@MISC{Do04formalsemantic, author = {Duc Do and Audrey Tam}, title = {Formal Semantic Models for Images and Image Understanding}, year = {2004} }
Share
OpenURL
Abstract
A number of formal models for images [13,27,28] and models for text and image matching [1] have been proposed, but they have not sufficiently dealt with features with high-level semantics. While formal models are supposed to be precise, their structures should allow for the level of subjectivity involved in interpreting the high-level semantics inherent in images. In our earlier work, we have shown that by restricting image retrieval to a specific domain, we can use logical reasoning based on common sense knowledge bases and the knowledge extracted from text corpora from the same domain to infer higher level semantics from lower level semantics.

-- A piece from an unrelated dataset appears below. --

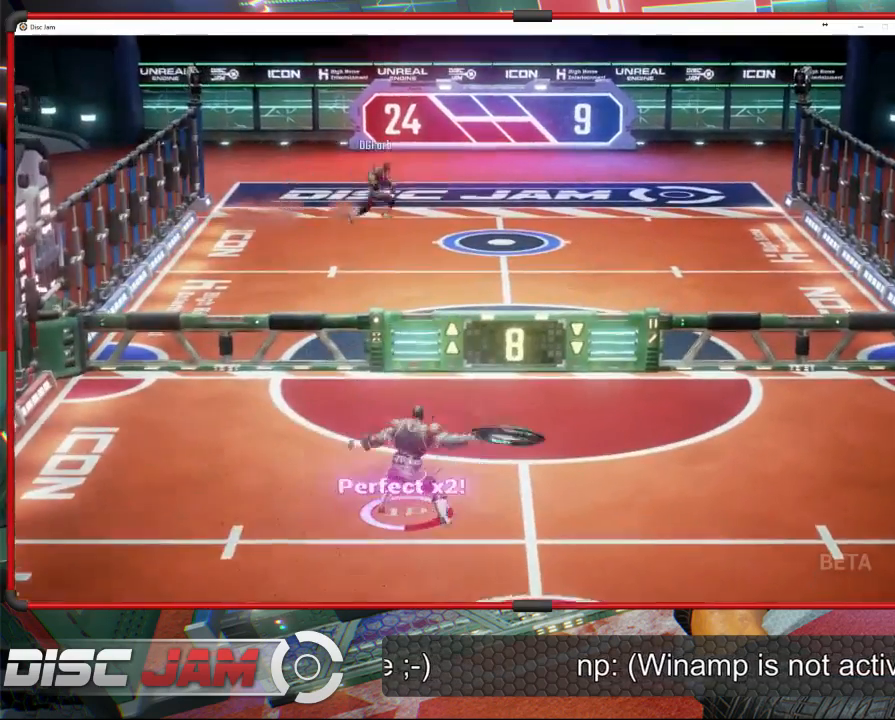
{"buttons": ["A"], "left_stick": "up", "events": [[400, "L3", "up"], [400, "left_stick", "up"]]}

The interpretation of these lower level semantics, usually involving objects in the image, is subject to a lower level of subjectivity, hence making it possible to build an image model that is reasonably objective. Based on these observations, we propose that an effective and feasible approach to build high-level semantics into image retrieval is to build semantic models for both the image (the object of meaning) and image understanding (the perception of meaning). The image model will aim to capture image features which are commonly accepted within a certain domain. The image understanding model will include mechanisms for subjective interpretation and will be associated with correspondence functions which measure similarity between instances of these two models. This level of similarity, or the semantic distance, can be called the semiotic gap. Using this framework, the image retrieval problem can be deemed equivalent to the problem of defining a correspondence function that delivers the theoretically, or empirically, narrowest semiotic gap. We propose to construct the formal image model based on the concepts of semiotic structures, and an image understanding model based upon insights into how knowledge inference could assist with image retrieval. In this paper, we present the formal image model and argue why this model is suitable for the retrieval of visual data. An image understanding model, which is under ongoing research, is also briefly discussed with results of some preliminary experiments.